[Dataset records]
════════
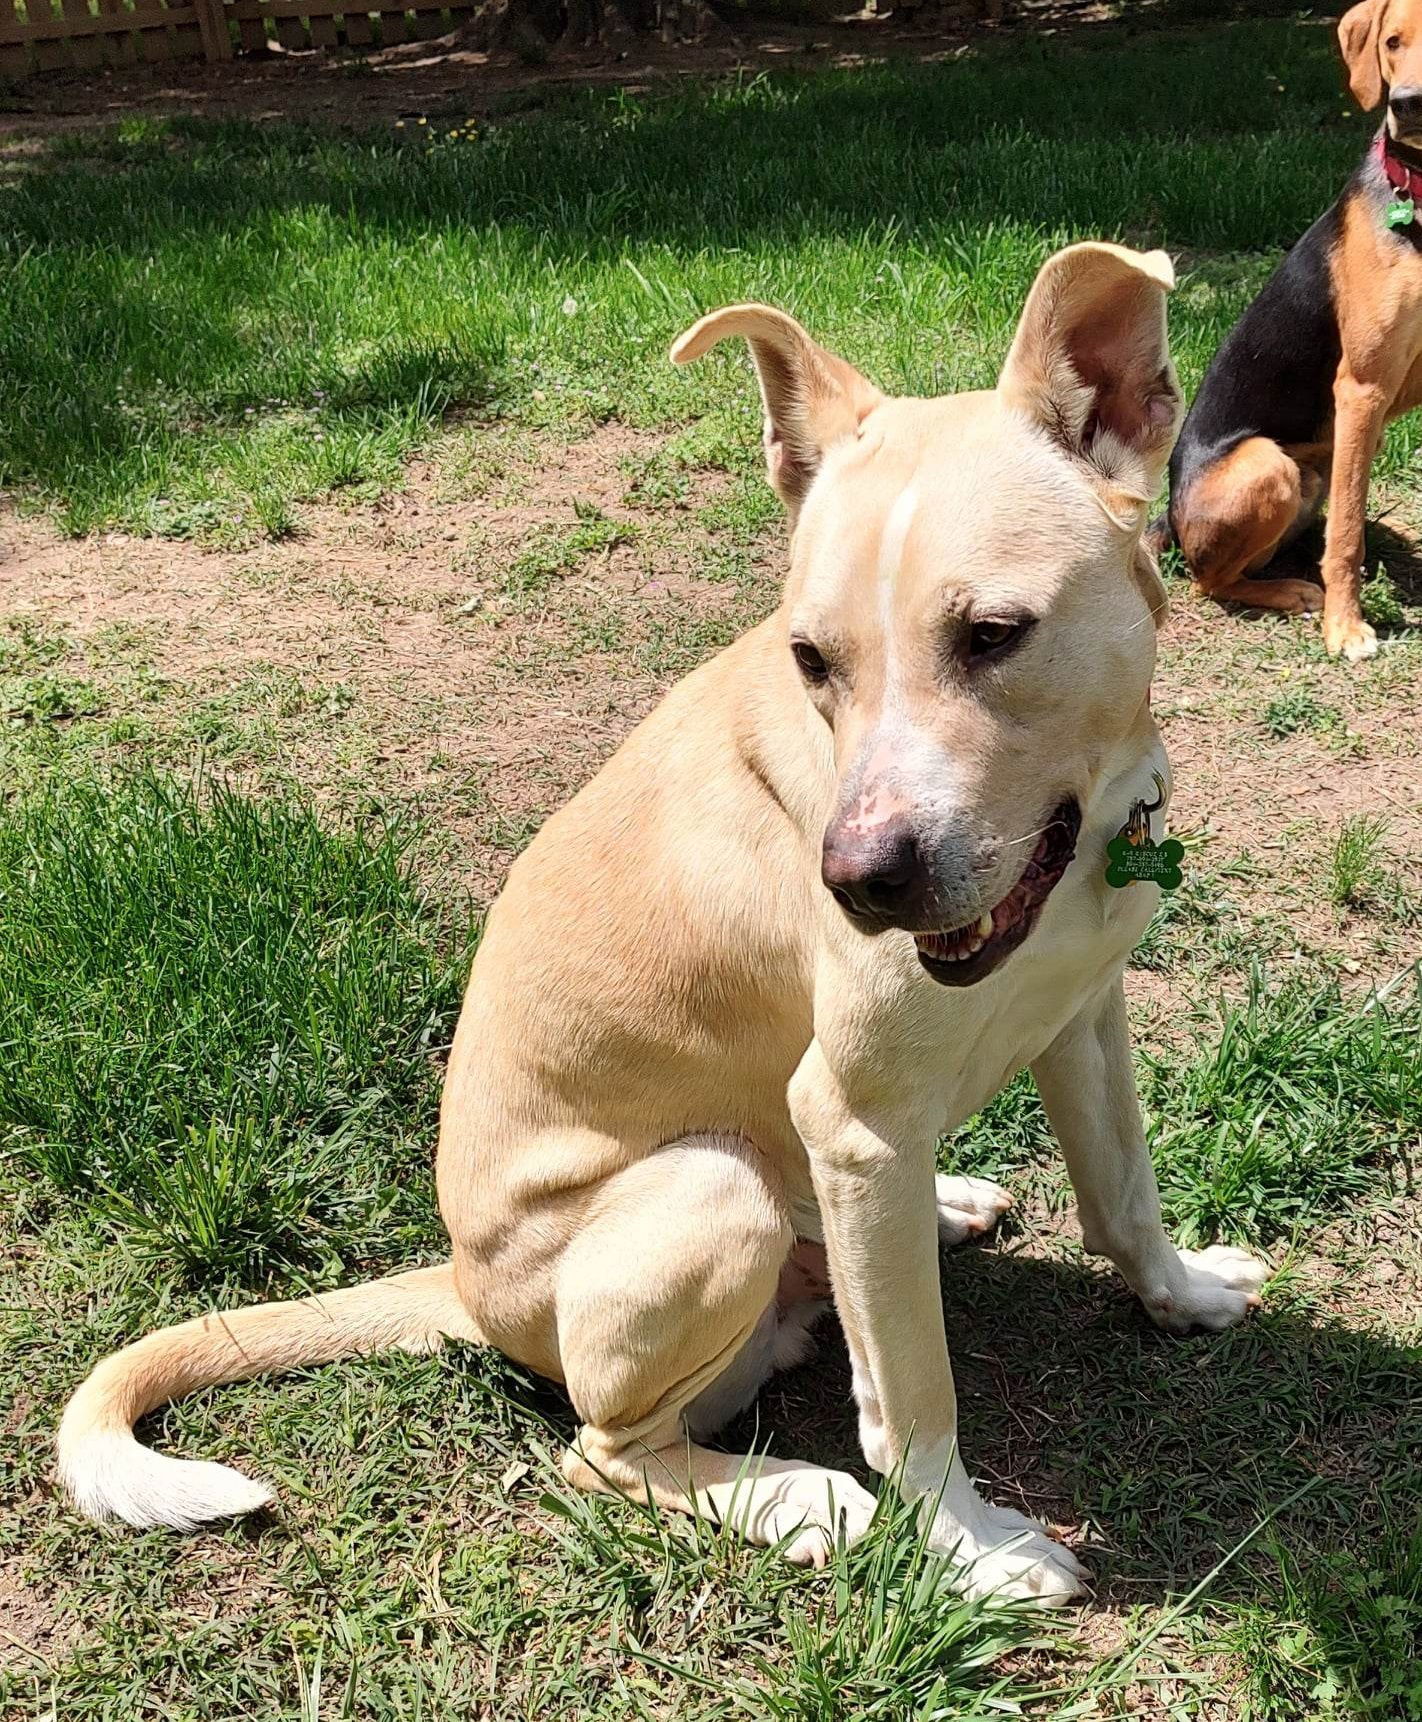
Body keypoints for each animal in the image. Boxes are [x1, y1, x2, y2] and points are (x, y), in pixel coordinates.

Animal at [55, 242, 1260, 1598]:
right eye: (811, 658)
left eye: (994, 635)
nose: (858, 884)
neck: (1082, 845)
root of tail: (463, 1285)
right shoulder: (850, 1118)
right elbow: (912, 1398)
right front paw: (968, 1545)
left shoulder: (1083, 1014)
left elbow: (1123, 1193)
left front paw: (1182, 1291)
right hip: (713, 1188)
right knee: (608, 1451)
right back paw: (795, 1499)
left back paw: (943, 1209)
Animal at [1149, 0, 1418, 657]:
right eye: (1392, 42)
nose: (1408, 103)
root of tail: (1169, 517)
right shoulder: (1363, 387)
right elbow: (1345, 538)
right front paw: (1346, 628)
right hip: (1267, 466)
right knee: (1212, 580)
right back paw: (1293, 591)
════════
- _What the task requires_
Give back each entry exactly as it appears. Leave pictures out.

- _Response area_
Body keypoints for each animal in the image. Boxes are [x1, y1, x2, y2] and points are (x, y), in pixel coordinates.

Animal at [55, 242, 1260, 1598]:
right eye: (811, 658)
left eye: (994, 635)
nose: (858, 884)
neck: (1082, 845)
root of tail: (463, 1285)
right shoulder: (850, 1118)
right elbow: (912, 1398)
right front paw: (968, 1545)
left shoulder: (1083, 1014)
left elbow: (1123, 1193)
left front paw: (1182, 1291)
right hip: (713, 1188)
right knee: (608, 1451)
right back paw: (795, 1499)
left back paw: (943, 1209)
Animal at [1149, 0, 1418, 657]:
right eye: (1392, 42)
nose: (1408, 103)
root of tail: (1169, 517)
right shoulder: (1363, 387)
right elbow: (1345, 538)
right front paw: (1346, 628)
right hip: (1267, 466)
right knee: (1212, 580)
right back paw: (1293, 591)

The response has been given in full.